Author Topic: Messing with WOF Tables  (Read 12714 times)

ejfluhr

  • Newbie
  • *
  • Posts: 48
  • Karma: +6/-0
    • View Profile
Re: Messing with WOF Tables
« Reply #15 on: March 21, 2025, 05:24:04 pm »
Quote
Ah-ha. So that's why VRATIO_INDEX is always 0-23 and VRATIO_STEP is always exactly 1/24 to 3 figures. VRATIO_STEP is always 0.0409 to account for rounding in VRATIO_STEP to ensure that 23*VRATIO_STEP + VRATIO_START == 1. So really, VRATIO_INDEX is the easier to follow number since it's just the number of active cores. And for a 16 core CPU, one should be able to ignore any VRATIO_INDEX > 15, as 0-15 cover 1-16 active cores, right?

I don't know for sure, but I don't think it works that way.  Rather the index is set up to handle 24 cores, but if the particular processor has < 24 cores, the denominator of that ratio becomes the number of valid cores.  So a 16-core part would be 16/16=1.0, but if 1 core was stopped then the ratio would be 15/16=0.9375 which would then get rounded up the nearest VRATIO point so 23/24.  If 14 cores were active, the ratio 14/16=0.875 would math out to exactly the same as 21/24=0.875 so no rounding needed.

Quote
I had thought it was the case where if 2 active cores in a quad had requested frequencies of 2200 and 1800 then the quad (and thus both cores) would run at 2200MHz.

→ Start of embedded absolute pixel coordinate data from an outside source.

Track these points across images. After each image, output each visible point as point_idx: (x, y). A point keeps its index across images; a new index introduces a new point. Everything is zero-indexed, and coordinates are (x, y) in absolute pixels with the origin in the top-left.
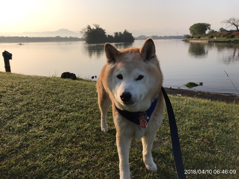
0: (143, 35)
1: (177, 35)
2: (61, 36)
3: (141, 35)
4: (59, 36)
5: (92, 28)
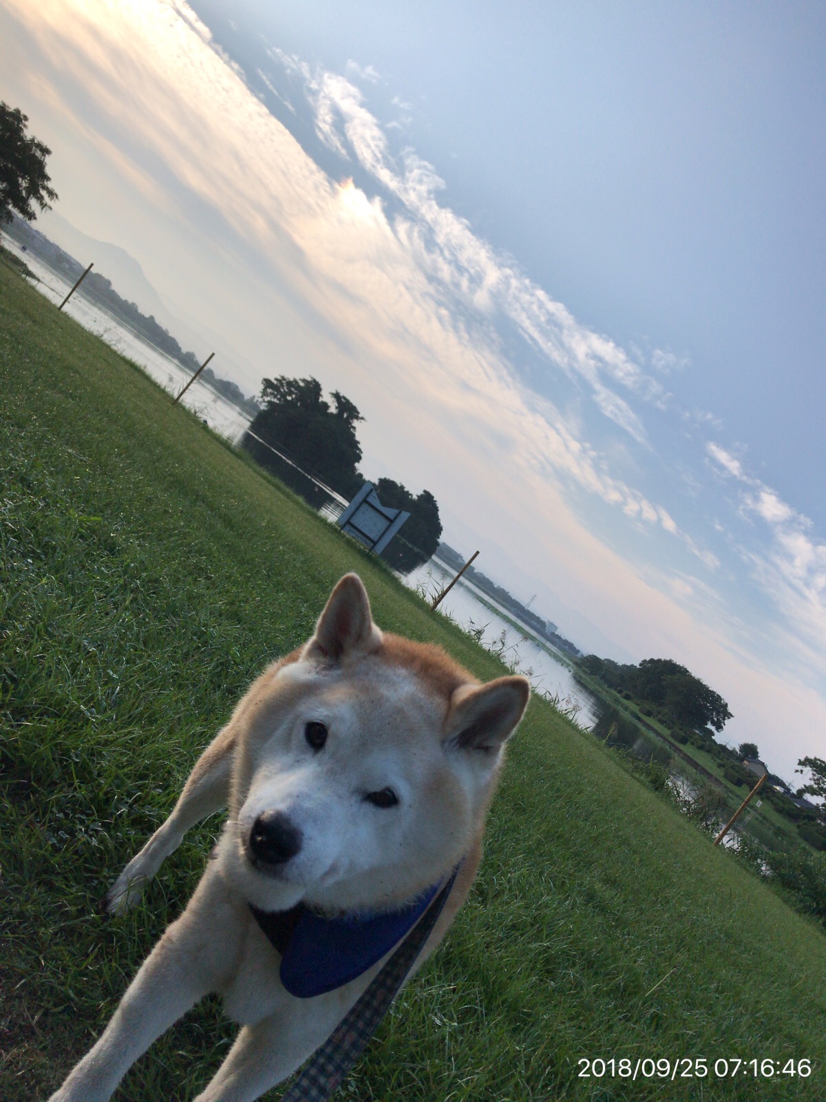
1: (528, 605)
5: (322, 399)
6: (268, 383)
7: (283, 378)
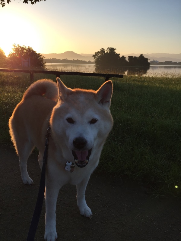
0: (154, 60)
2: (68, 59)
3: (153, 60)
4: (67, 59)
5: (106, 52)
6: (94, 56)
7: (96, 53)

It is true that all cores in the same quad have to run at the same frequency, and I believe you are correct that the highest-requested frequency wins.  Different quads have the capability to run at different frequencies if implemented by that Linux so, if it's reporting different frequencies aligned with different quads, that could be real.

What are you using to monitor frequencies?   Something like watch -n2 "cat /proc/cpuinfo | grep MHz" or turbostat?
The Sforza datasheet indicates 02CY231 to have a core base frequency of 2.50GHz and max boost of 3.8GHz with Tj Maximum of 85C.  So the cores should not go below 2.50GHz unless some power-saving mode is kicking in, e.g. OS governor settings (e.g. detecting idle and lowering frequency for energy savings). 

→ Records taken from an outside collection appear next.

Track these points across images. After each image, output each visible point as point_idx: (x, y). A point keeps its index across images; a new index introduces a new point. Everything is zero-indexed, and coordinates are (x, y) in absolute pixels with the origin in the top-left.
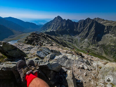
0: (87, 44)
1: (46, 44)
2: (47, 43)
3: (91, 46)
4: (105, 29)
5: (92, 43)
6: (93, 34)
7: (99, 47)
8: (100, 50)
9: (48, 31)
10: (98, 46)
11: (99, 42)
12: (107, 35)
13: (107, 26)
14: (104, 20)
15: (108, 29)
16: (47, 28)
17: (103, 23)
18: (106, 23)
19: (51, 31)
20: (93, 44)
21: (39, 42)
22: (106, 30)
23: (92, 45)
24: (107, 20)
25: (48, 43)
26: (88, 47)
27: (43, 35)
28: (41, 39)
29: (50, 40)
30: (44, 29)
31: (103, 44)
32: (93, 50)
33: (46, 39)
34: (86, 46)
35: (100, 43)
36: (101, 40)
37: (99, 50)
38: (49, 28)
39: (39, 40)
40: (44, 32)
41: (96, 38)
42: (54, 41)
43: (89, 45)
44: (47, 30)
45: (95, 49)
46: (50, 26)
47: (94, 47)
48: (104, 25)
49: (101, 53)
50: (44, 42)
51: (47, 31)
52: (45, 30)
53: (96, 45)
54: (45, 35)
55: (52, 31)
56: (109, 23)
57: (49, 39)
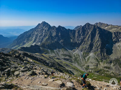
0: (95, 61)
1: (21, 74)
2: (23, 71)
3: (100, 63)
4: (113, 37)
5: (101, 59)
6: (99, 44)
7: (112, 64)
8: (116, 68)
9: (27, 45)
10: (111, 62)
11: (110, 56)
12: (118, 44)
13: (115, 33)
14: (108, 25)
15: (116, 36)
16: (25, 41)
17: (107, 28)
18: (111, 28)
19: (32, 46)
20: (104, 60)
21: (7, 70)
22: (114, 38)
23: (102, 61)
24: (111, 25)
25: (26, 71)
26: (97, 66)
27: (17, 55)
28: (12, 63)
29: (31, 61)
30: (18, 44)
31: (116, 57)
32: (105, 69)
33: (23, 61)
34: (94, 64)
35: (113, 57)
36: (112, 53)
37: (114, 68)
38: (28, 40)
39: (8, 65)
40: (19, 48)
41: (105, 50)
42: (38, 62)
43: (97, 63)
44: (24, 44)
45: (109, 68)
46: (30, 38)
47: (106, 65)
48: (110, 31)
49: (118, 72)
50: (17, 69)
51: (25, 46)
52: (21, 44)
53: (108, 60)
54: (20, 54)
55: (34, 44)
56: (116, 29)
57: (28, 59)
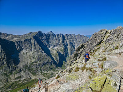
0: (3, 77)
3: (10, 76)
4: (16, 46)
5: (10, 72)
7: (22, 72)
8: (26, 74)
10: (21, 71)
11: (18, 65)
12: (23, 52)
13: (17, 42)
14: (8, 35)
15: (19, 45)
18: (13, 38)
20: (13, 72)
22: (18, 47)
23: (11, 74)
24: (12, 35)
26: (7, 81)
31: (24, 64)
32: (17, 80)
34: (3, 81)
35: (21, 65)
36: (20, 62)
37: (24, 75)
41: (12, 61)
45: (20, 77)
47: (16, 76)
48: (12, 41)
49: (29, 77)
53: (18, 70)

I like to use this Mersenne-prime code to push the core power and processor temperatures pretty hard.  I'm pretty sure I compiled & ran on the Blackbird system here, but I cannot seem to log into that right now.   Maybe you can give it a go and see what happens?   I think if you run just 1 or a few threads, the power stress is low but hopefully enough to kick the governor into performance state and it should run close to 3.8GHz.   Then run max-threads and it should drive frequency down toward 2.5GHz, maybe get you closer to that 160W TDP spec?

#include <stdio.h>
#include <stdlib.h>
#include <gmp.h>
int main(int argc, char *argv[]) {
   char *endptr;
   unsigned long int p = strtoul(argv[1],&endptr,10);
   mpz_t M, powerof2, one, two;
   mpz_init(M); mpz_init(powerof2);
   mpz_init_set_str(one,"1",10);
   mpz_init_set_str(two,"2",10);
   mpz_pow_ui(powerof2,two,p);
   mpz_sub(M,powerof2,one);
   gmp_printf("%Zd",M);
   return 0;
}

E.g. I take my Intel lapdown down by running 8 copies of
num=82589933; time ./mersenne $num > M48.1 &
« Last Edit: March 21, 2025, 05:36:59 pm by ejfluhr »

ejfluhr

  • Newbie
  • *
  • Posts: 48
  • Karma: +6/-0
    • View Profile
Re: Messing with WOF Tables
« Reply #16 on: March 24, 2025, 11:03:43 am »
Got my login working.  I used these two easy scripts to watch freq, temp, and power:

cat ./watch_cpu_freq.ksh
watch -n2 "cat /proc/cpuinfo | grep MHz"

cat ./watch_sensors.ksh
# Watch thermal sensors
watch -n 1 -d sensors

My 4-core CPU idles at ~2170MHz, then when I run 1 thread of the aforementioned mersenne just one set of cores jumps to 3783MHz which is ~= 3800MHz Fmax.   So apparently frequency is managed per quad. 

When I run 2 threads, sometimes both sets jump to max, sometimes only 1 set...I guess it depends on which quads the OS allocates the threads to. 

When I run 4 threads, frequency maxes at 3400MHz.   At 8 threads, frequency maxes at 3250MHz.   So it looks like WOF is optimizing the frequency to the amount of power used by the set of active workloads on my system.